I was nosing around the Young Adult section of the library the other day looking specifically for girl horse books and found Wind Rider. I read a bunch of it this morning while cycling to nowhere at at the gym, a great time to get some reading done especially if you’re not into getting your pulse read by the pulse-reading-handles. You can actually hold the book in your hands since you are not attempting an upper-body work-out.
I’m a fan of the YA genre but I havn’t read much of it in awhile, so it’s a pleasure to dive into something with a strong female main character and a horse. I’m envious of Fern, the protagonist, a young woman in prehistoric Asia who has saved a young wild horse and is learning to ride. I’m envious because she has so little fear as she topples from her foundling again and again in the quest to learn how to ride.
The idea to ride comes to Fern in a dream, which is a most excellent way for a character in a book to figure out what they know or what they want to know. It’s a good way for 3-D folks too, but in a novel the tactic fits nicely into the narrative structure and doesn’t bore the hell out of people.

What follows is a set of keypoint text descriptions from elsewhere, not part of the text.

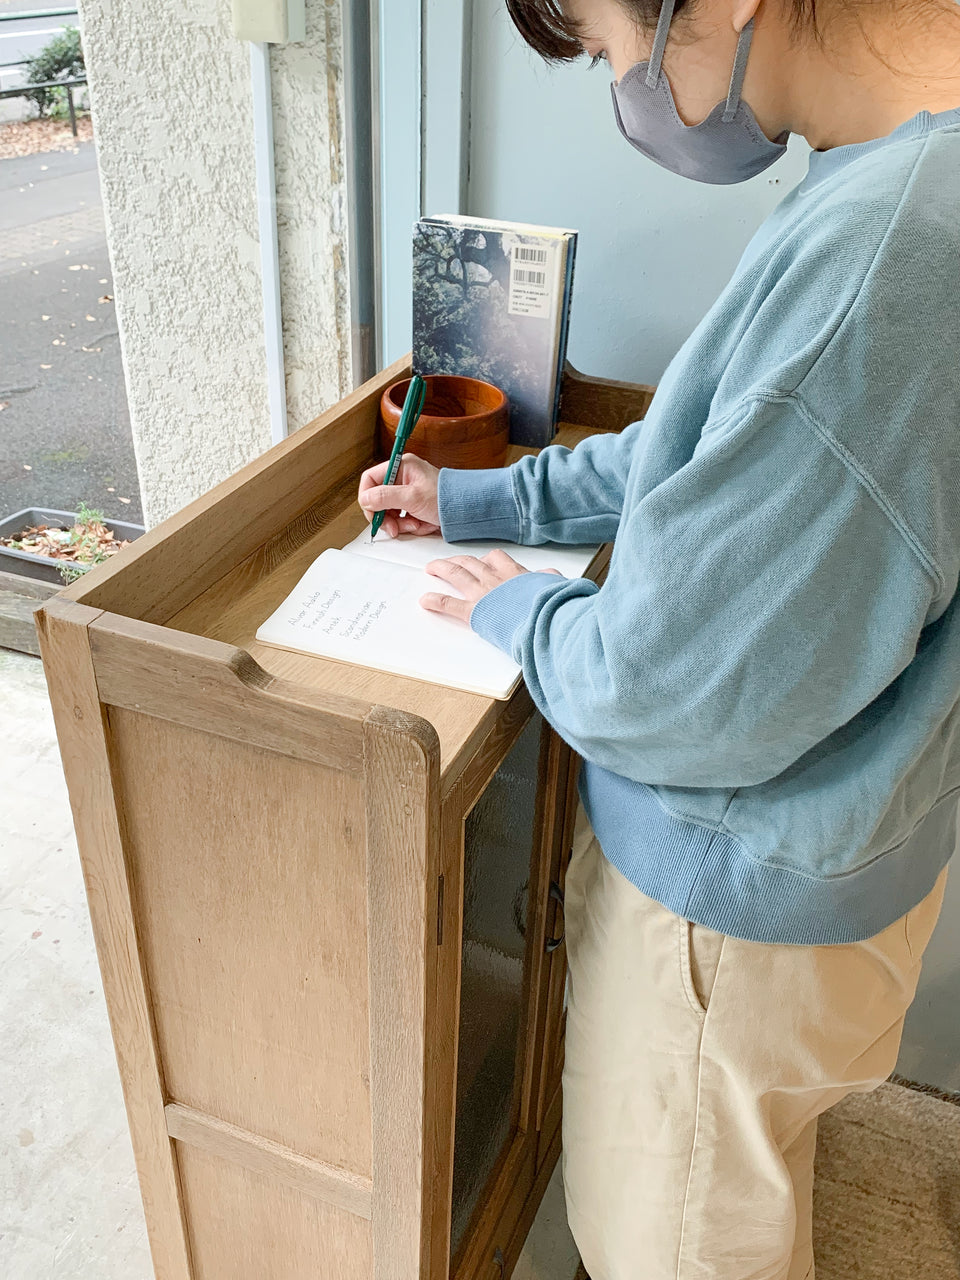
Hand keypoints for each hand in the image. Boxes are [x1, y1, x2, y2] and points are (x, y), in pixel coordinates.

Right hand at [358, 453, 440, 536]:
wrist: (469, 511)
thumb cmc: (447, 498)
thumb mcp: (412, 497)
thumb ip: (385, 497)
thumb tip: (364, 499)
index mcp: (401, 467)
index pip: (370, 479)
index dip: (367, 497)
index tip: (372, 512)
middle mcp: (403, 478)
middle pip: (378, 499)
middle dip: (386, 516)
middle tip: (393, 528)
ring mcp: (409, 493)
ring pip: (390, 512)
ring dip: (400, 523)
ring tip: (416, 525)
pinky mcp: (415, 507)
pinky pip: (402, 519)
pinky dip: (410, 525)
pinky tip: (422, 525)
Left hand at [420, 549, 562, 624]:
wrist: (544, 617)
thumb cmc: (551, 605)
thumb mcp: (554, 587)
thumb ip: (549, 579)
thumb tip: (551, 575)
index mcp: (515, 574)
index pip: (497, 558)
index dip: (486, 559)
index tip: (482, 560)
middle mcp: (495, 579)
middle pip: (471, 562)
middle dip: (457, 560)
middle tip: (448, 562)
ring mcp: (482, 593)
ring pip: (456, 573)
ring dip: (441, 569)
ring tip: (431, 568)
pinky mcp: (473, 612)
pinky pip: (448, 603)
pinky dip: (435, 600)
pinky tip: (425, 600)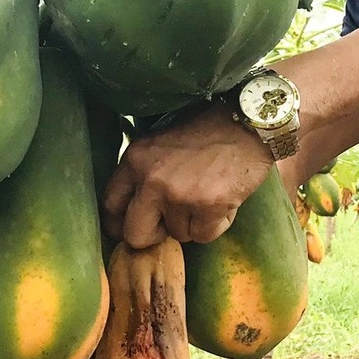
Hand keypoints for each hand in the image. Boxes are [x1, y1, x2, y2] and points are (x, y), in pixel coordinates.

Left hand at [102, 106, 276, 248]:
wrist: (248, 123)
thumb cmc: (206, 130)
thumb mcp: (161, 142)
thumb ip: (143, 171)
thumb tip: (133, 210)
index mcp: (135, 159)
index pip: (110, 205)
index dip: (118, 224)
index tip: (126, 230)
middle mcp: (151, 179)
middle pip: (136, 235)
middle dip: (154, 234)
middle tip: (171, 223)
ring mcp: (180, 195)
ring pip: (178, 235)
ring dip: (193, 223)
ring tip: (207, 195)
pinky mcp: (209, 207)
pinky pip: (205, 236)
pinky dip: (216, 224)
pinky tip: (224, 200)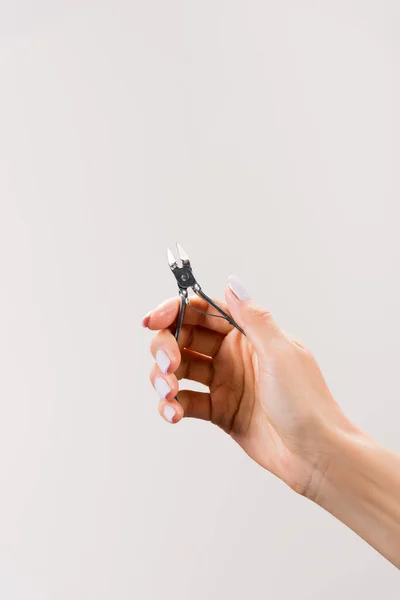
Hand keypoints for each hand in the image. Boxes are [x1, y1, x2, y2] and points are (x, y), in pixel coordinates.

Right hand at [143, 276, 356, 496]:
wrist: (314, 454)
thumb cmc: (306, 402)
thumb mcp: (280, 353)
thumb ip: (253, 318)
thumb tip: (232, 284)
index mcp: (248, 334)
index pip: (202, 311)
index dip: (174, 311)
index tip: (153, 320)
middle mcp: (233, 354)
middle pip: (184, 338)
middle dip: (166, 347)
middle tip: (168, 365)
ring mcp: (225, 382)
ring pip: (179, 370)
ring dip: (164, 378)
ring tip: (169, 393)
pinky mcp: (219, 410)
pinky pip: (186, 401)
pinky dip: (173, 405)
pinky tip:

The saving and ownership of the horse is also perfect in the wish-fullfilment department. What I loved the most about horse books when I was a kid is the fantasy of owning your own horse, what thas by even more right yours sinc eyou’d saved it from Certain Death. Duh, I know, but I get excited all over again and never tire of this same triumph in girl horse books: She’s got her own horse! It’s hers! It’s hers!